Work to complete
Filter the entries for lines with the word "Bologna".

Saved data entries
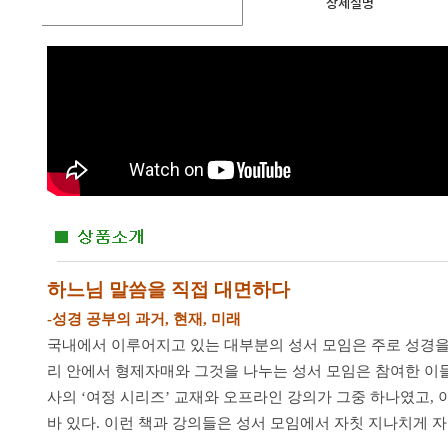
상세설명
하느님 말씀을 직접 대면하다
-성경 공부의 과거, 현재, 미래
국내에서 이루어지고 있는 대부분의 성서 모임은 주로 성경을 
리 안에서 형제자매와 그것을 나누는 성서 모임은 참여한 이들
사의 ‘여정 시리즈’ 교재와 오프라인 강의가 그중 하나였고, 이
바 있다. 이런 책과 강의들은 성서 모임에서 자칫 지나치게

...

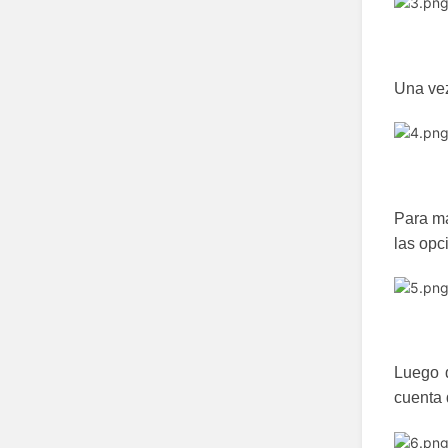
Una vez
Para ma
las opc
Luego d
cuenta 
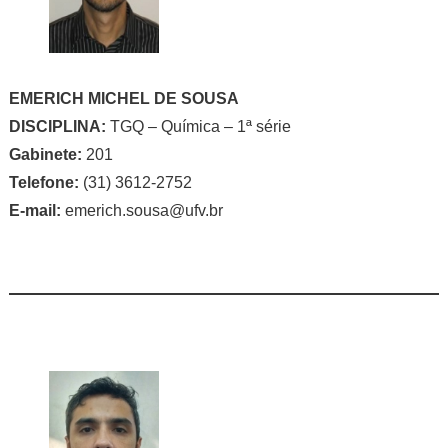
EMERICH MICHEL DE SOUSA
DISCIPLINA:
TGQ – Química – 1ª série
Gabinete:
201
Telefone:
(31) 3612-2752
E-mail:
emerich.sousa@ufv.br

* * *

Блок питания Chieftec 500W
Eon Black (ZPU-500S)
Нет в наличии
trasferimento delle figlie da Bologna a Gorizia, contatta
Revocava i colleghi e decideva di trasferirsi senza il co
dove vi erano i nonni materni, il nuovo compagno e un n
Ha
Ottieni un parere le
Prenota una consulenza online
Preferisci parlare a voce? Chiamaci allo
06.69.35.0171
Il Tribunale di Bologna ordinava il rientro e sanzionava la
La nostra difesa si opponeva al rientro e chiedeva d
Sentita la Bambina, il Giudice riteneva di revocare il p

Exercise result
trasferimento delle figlie da Bologna a Gorizia, contatta
Il Tribunale di Bologna ordinava il rientro e sanzionava la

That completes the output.